:: Data for processing ::
------------

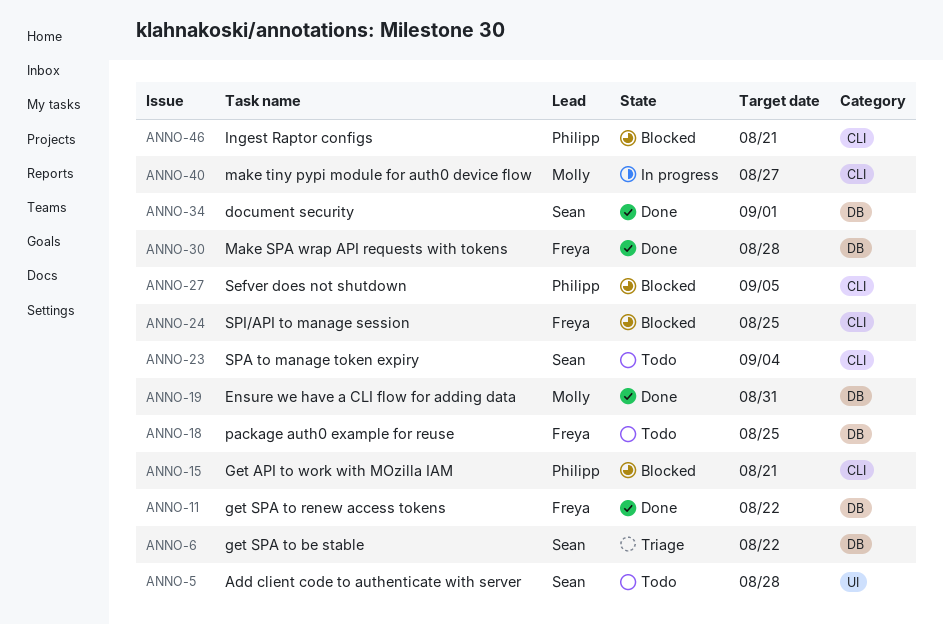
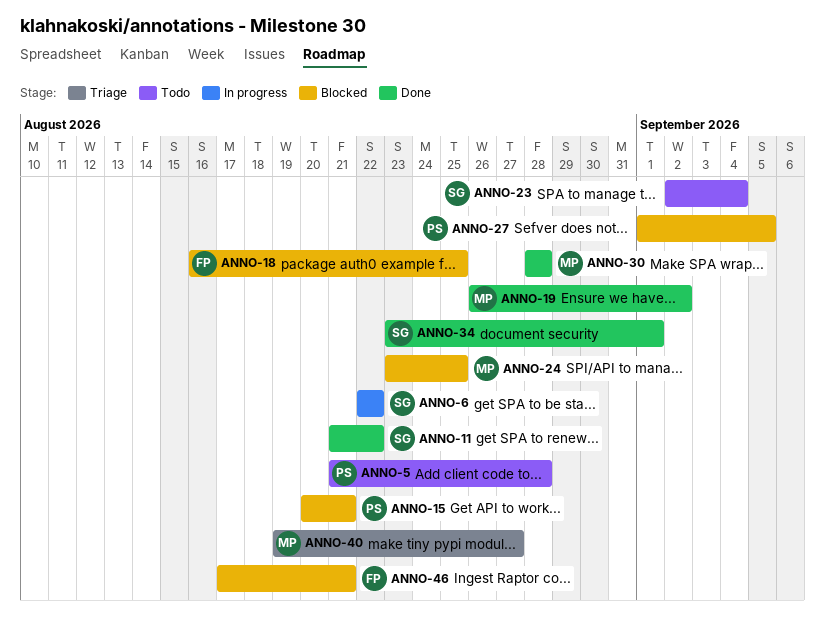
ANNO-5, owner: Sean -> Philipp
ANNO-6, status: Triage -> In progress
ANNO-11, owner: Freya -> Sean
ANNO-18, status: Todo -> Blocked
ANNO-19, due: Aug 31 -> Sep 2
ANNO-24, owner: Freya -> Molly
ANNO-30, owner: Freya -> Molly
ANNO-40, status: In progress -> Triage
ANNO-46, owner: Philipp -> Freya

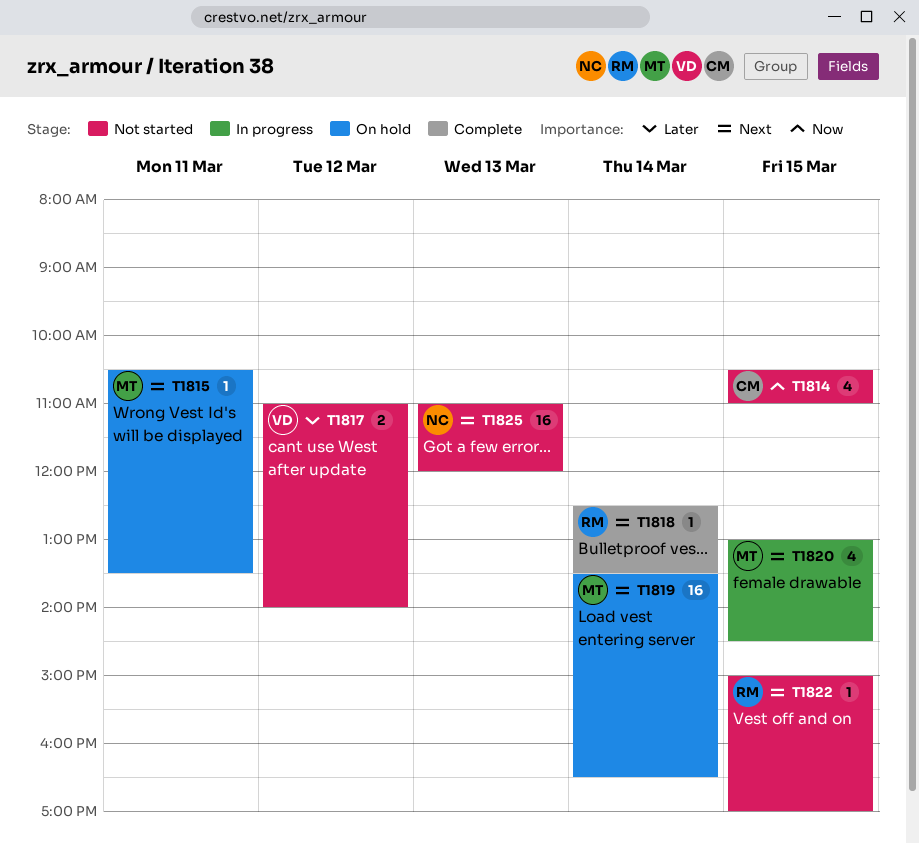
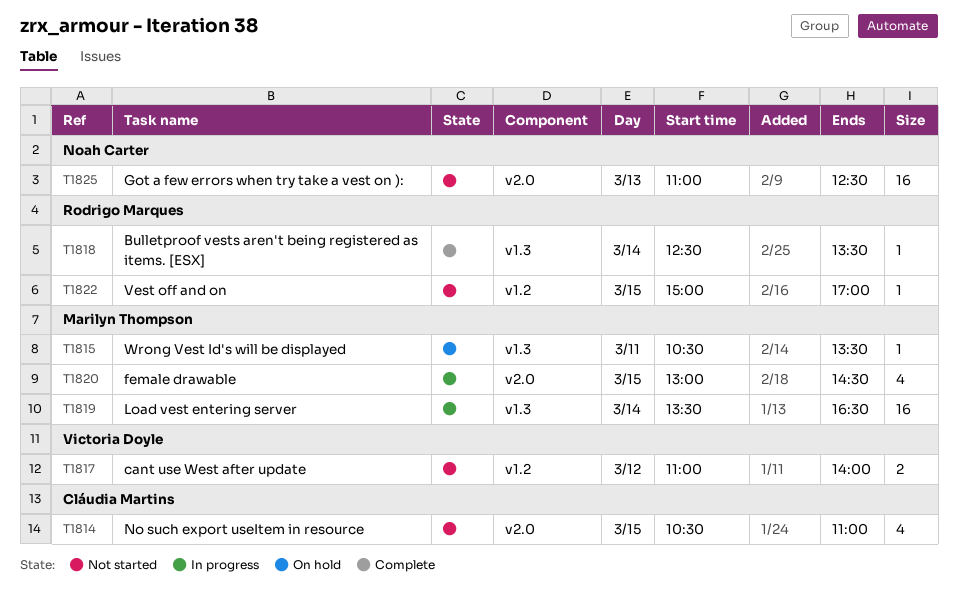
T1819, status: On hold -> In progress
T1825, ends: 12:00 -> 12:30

------------

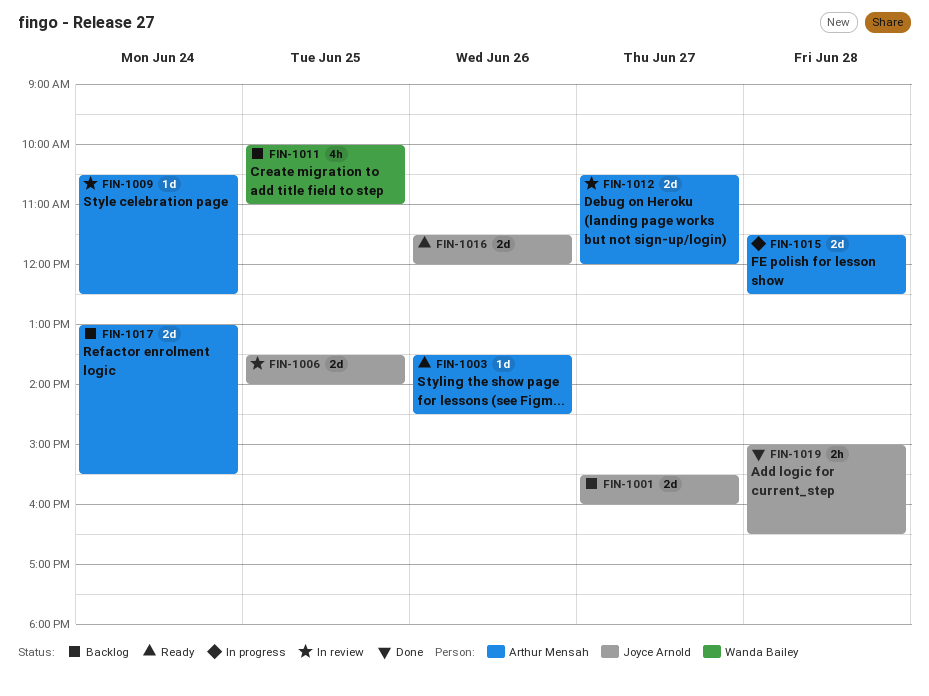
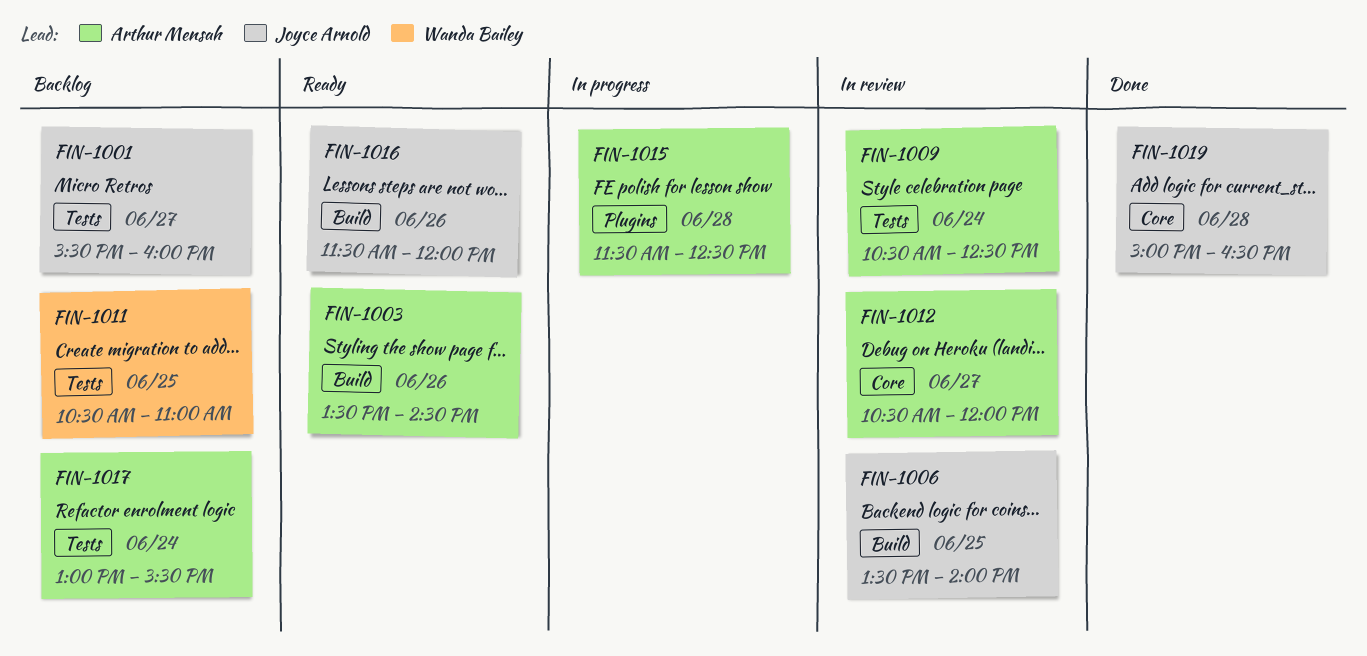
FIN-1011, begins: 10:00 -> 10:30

------------

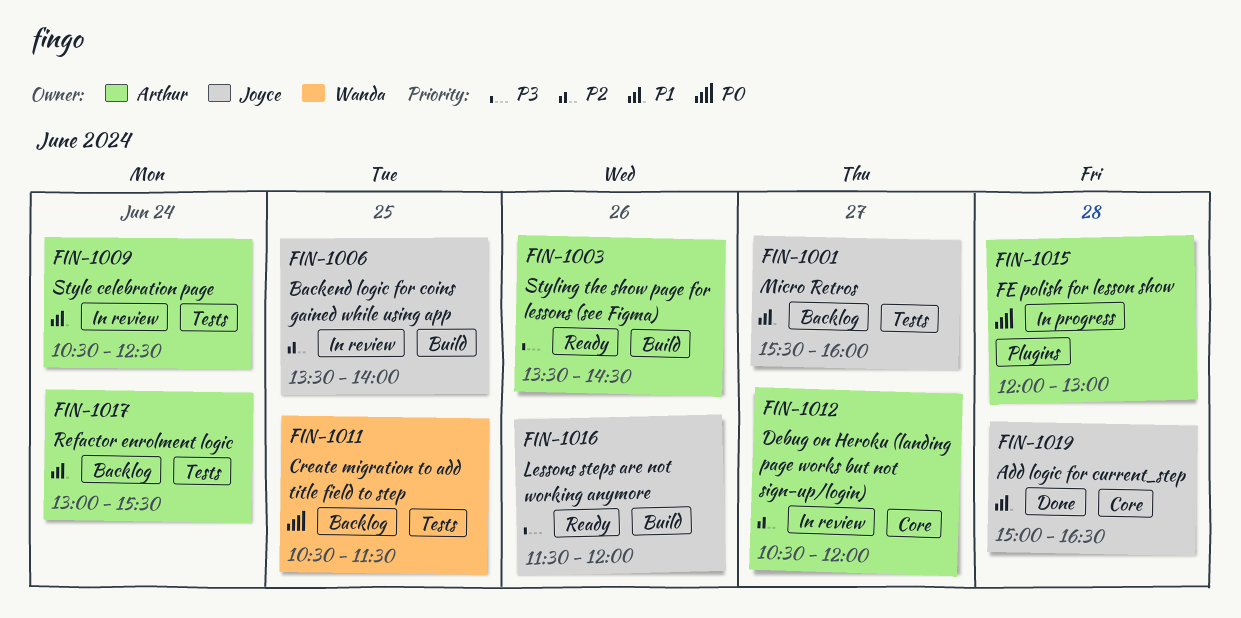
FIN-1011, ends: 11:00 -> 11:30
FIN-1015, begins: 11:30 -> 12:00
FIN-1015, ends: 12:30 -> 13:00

------------

:: What you should do ::
Between and including the line with "ANNO-5, owner: Sean -> Philipp" and the line with "T1825, ends: 12:00 -> 12:30", repeat every line exactly as it appears above, with pictures left out.

:: Answer to the exercise ::
ANNO-5, owner: Sean -> Philipp
ANNO-6, status: Triage -> In progress
ANNO-11, owner: Freya -> Sean
ANNO-18, status: Todo -> Blocked
ANNO-19, due: Aug 31 -> Sep 2
ANNO-24, owner: Freya -> Molly
ANNO-30, owner: Freya -> Molly
ANNO-40, status: In progress -> Triage
ANNO-46, owner: Philipp -> Freya

T1819, status: On hold -> In progress
T1825, ends: 12:00 -> 12:30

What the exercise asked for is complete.